*作業指示 1*. 防食鋼材に関する文章では、亜鉛の防食作用は鉄に対してどのように働くと説明されているか。
*作業指示 2*. 防食鋼材に関する文章を、最後の文の後から書き継ぐこと。

━━━━━ 対象文章

説明

防食鋼材及びその製造方法

【課題】防汚性及び耐錆性に優れ、長期的に美観保持ができると共に、密着性に優れ、加工工程等で生じる被膜の剥がれや損傷が生じ難い防食鋼材及びその製造方法を提供する。
【解決手段】鉄素地と、鉄素地の表面に設けられた第一層被膜としての亜鉛めっき被膜と、第一層被膜の上に、亜鉛含有金属粉末及び無機系結合剤を含有する防食組成物から形成された第二層被膜としての亜鉛含有防食被膜とを有する防食鋼材とする。亜鉛の犠牲防食作用を有する亜鉛含有防食被膜を亜鉛めっき被膜に重ねて形成した二層被膜により、鉄素地に優れた防汚性、耐錆性及び密着性を有する耐食層を形成した。

【発明の詳細な説明】
【技術分野】
【0001】
本発明は、鉄素地に優れた耐食性を付与した防食鋼材及びその製造方法に関するものである。
【背景技術】
【0002】
広く公知の方法で製造されている鉄素地の電気及び溶融亜鉛めっき鋼板または後めっきとしての電気及び溶融亜鉛めっきは複数の元素を複合させるなど、亜鉛めっき被膜そのものの耐食性の改善がなされている。亜鉛の防食作用は、亜鉛が鉄よりも電気化学的に卑な金属であるため、鉄より先に溶出し、鉄の溶出を抑える犠牲防食作用である。また、その亜鉛めっき被膜の初期防食性改善や保護効果あるいは後塗装密着性改善の目的で、亜鉛めっき被膜最上面には各種の化成被膜が開発され被膜形成が行われている。

━━━━━━━━━━
━━━━━ 提供資料

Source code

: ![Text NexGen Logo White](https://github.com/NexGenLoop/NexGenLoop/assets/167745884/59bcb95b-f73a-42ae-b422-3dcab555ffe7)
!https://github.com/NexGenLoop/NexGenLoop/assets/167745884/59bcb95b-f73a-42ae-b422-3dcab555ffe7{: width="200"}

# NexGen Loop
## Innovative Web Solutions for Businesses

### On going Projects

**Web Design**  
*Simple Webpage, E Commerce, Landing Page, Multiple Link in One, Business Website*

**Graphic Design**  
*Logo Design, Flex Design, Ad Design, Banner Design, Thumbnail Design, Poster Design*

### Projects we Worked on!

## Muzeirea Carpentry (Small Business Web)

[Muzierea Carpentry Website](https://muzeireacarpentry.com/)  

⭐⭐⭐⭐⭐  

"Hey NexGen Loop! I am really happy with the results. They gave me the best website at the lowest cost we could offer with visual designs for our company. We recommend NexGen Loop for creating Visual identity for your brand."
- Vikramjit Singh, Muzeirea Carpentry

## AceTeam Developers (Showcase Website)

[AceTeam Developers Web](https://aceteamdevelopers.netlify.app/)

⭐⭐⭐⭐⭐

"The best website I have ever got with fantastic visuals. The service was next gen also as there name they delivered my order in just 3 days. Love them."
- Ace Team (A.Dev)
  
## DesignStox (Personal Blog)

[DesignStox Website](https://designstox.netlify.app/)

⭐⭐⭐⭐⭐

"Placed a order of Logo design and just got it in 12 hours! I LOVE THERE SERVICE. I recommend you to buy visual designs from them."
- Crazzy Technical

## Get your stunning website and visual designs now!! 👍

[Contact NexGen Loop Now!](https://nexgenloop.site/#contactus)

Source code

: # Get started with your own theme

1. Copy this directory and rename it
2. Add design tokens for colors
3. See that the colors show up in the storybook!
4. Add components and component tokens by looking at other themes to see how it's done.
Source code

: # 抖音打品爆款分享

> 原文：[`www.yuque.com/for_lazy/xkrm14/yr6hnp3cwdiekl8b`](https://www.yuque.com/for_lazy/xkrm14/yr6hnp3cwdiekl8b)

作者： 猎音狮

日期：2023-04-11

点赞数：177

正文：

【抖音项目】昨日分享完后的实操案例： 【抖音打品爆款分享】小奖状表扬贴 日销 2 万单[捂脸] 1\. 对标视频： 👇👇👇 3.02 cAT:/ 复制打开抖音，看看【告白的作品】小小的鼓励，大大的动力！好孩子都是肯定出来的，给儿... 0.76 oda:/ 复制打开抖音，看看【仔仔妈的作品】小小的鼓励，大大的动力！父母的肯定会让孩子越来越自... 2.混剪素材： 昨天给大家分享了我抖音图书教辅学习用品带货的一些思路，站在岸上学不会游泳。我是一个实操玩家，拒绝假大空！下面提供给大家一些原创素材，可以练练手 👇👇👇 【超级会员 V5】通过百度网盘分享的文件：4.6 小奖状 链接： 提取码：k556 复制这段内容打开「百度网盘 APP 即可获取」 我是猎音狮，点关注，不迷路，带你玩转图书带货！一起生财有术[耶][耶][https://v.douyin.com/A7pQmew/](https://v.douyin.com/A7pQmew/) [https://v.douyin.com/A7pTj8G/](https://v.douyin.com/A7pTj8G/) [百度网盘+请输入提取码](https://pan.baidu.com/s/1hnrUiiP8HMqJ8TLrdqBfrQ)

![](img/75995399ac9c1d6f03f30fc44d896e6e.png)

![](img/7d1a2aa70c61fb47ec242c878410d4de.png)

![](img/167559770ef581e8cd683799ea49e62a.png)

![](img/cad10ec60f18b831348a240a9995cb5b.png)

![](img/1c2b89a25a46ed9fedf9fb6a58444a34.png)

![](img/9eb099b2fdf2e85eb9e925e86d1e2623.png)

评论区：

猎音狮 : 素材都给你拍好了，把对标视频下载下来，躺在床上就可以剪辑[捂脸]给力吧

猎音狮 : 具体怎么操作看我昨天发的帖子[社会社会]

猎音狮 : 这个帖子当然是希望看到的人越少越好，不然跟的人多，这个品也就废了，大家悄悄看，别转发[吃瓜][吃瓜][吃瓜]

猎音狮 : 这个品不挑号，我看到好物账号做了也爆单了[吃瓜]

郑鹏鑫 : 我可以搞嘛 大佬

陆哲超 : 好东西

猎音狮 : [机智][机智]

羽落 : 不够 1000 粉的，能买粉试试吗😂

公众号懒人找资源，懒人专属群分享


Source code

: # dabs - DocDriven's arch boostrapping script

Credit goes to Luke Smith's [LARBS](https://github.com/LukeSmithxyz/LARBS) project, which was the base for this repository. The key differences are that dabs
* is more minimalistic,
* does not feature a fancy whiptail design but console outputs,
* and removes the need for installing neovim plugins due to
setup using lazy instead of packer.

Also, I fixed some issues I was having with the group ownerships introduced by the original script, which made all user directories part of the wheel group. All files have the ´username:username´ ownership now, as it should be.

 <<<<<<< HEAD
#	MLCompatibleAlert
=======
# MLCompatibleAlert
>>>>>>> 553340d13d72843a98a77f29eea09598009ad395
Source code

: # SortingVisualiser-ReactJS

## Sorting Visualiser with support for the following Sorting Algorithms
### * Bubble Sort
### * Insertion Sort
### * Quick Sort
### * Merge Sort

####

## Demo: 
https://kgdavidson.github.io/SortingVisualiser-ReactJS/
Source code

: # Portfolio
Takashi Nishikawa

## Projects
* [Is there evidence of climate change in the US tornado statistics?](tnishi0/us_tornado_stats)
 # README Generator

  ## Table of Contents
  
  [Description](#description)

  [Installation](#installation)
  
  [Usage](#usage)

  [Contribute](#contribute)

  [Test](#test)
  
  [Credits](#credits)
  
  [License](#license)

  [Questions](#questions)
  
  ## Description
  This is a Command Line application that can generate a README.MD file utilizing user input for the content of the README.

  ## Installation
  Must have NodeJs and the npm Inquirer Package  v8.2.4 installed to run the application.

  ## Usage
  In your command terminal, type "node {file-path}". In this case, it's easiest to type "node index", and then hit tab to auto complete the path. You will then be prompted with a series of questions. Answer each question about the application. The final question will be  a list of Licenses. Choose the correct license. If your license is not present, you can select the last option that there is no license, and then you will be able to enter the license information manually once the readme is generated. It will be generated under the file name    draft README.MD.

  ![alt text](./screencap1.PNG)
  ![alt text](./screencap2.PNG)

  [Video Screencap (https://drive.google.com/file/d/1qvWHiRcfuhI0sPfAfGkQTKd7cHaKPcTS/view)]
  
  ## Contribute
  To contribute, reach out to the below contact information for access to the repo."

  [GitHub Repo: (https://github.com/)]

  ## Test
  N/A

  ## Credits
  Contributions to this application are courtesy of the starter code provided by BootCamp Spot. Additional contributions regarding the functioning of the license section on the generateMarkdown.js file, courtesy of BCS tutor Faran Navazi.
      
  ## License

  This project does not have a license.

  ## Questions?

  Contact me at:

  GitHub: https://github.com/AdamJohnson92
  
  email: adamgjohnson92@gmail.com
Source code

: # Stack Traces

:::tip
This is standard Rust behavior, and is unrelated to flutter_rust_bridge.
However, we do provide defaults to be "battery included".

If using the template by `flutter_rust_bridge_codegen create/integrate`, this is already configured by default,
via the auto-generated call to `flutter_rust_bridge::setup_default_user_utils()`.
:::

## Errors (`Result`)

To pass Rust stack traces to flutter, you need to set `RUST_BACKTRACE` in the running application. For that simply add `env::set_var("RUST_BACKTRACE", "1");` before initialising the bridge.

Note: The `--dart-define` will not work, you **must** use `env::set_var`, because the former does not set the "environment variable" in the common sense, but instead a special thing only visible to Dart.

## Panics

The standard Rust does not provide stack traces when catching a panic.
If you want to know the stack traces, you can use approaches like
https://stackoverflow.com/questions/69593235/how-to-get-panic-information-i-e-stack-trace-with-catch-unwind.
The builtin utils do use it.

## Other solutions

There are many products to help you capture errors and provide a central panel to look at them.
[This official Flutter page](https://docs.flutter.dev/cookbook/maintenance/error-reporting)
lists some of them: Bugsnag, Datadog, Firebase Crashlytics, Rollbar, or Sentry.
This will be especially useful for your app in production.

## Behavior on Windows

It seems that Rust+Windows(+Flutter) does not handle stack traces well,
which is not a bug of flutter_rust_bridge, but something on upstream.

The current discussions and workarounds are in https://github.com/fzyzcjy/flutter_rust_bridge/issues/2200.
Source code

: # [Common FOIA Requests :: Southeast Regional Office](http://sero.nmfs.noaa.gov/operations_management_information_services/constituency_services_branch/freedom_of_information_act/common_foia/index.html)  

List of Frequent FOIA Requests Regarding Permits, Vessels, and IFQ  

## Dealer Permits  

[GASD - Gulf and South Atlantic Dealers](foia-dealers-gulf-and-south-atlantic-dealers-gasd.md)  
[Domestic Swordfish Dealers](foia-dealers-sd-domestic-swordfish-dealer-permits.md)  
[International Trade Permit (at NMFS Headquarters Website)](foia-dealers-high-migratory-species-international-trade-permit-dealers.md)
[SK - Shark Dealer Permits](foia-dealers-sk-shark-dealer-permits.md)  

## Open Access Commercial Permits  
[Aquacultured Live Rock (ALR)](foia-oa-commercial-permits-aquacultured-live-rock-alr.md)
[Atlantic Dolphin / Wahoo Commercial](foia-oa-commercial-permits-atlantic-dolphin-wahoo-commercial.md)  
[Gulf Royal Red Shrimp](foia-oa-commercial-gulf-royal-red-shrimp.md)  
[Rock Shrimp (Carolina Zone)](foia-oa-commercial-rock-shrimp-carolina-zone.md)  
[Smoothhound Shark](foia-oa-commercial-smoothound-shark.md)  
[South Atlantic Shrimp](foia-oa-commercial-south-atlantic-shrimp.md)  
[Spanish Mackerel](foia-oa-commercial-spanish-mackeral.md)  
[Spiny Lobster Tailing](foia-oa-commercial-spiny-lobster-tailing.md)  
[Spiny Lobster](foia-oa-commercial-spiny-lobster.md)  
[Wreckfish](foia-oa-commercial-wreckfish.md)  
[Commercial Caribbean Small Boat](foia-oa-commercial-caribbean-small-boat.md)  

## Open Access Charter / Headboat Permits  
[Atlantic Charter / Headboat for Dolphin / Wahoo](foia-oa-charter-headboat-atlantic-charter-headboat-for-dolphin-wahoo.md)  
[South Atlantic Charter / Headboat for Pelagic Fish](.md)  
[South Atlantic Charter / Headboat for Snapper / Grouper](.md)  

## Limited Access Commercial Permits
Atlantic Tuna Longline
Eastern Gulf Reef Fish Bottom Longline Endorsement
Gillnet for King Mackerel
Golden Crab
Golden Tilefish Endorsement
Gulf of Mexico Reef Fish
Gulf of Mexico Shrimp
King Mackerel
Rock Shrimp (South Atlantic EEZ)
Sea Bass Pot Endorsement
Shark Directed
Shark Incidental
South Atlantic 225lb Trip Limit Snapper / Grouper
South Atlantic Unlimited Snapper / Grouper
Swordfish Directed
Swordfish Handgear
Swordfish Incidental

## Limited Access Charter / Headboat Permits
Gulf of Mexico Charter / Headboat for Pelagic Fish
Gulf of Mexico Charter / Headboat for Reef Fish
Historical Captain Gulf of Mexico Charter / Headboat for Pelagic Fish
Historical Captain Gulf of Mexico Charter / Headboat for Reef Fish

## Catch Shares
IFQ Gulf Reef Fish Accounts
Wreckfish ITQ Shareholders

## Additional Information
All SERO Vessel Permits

━━━━━━━━━━

*模範解答 1*. 亜鉛は鉄よりも電気化学的に卑な金属なので鉄より先に溶け出し、鉄の溶出を抑える(犠牲防食作用)。

*模範解答 2*.
【0003】
また、下記の特許文献に示すように、鉄素地に防食塗膜を形成するための犠牲防食効果のある亜鉛含有金属を含む防食組成物被膜及び塗料による被膜処理が知られている。これらの文献に開示されるように、展着剤の改良や複数の元素を複合させる技術、構成成分の効果的な物理的形状の追及などの研究開発がなされ、防食組成物被膜そのものの耐食性や密着性の向上が図られている。
【先行技術文献】
【特許文献】
【0004】
【特許文献1】特開平6−9897号公報
【特許文献2】特開2003−3271号公報
【特許文献3】特開2004−35828号公報
【発明の概要】
【発明が解決しようとする課題】
【0005】
しかしながら、亜鉛めっき被膜の上面に形成される化成被膜は、加工追従性考慮の被膜であるため柔らかく、過酷な塩害地域では被膜の損傷、磨耗が生じやすい。特に、曲げ部、端面、穴加工部などの接触部となる部位に形成された被膜は損傷や摩耗が生じやすい。また、実使用状況において部品同士が接触する箇所や汚れ等が付着しやすい箇所も被膜の損傷、磨耗が生じやすい。このため、亜鉛めっき被膜に化成被膜を形成した防食鉄素材は、長期的美観保持状況及び耐錆性の点で十分とはいえない。
【0006】
また、特に表面硬度が高く、防錆力の高い無機系接着成分を用いた防食組成物を鉄素材に塗布し、加熱乾燥して定着させた被膜は、非常に高い耐食性を持っているが、被膜単体の柔軟性は十分ではなく、部品接触による処理被膜は鉄素地との接着も十分ではなく、はがれた場合のその部分においては耐錆性が良好とはいえない。
【0007】
本発明は、上記に鑑みてなされたもので、防汚性及び耐錆性に優れ、長期的に美観保持ができると共に、密着性に優れ、加工工程等で生じる被膜の剥がれや損傷が生じ難い防食鋼材及びその製造方法を提供することを課題とする。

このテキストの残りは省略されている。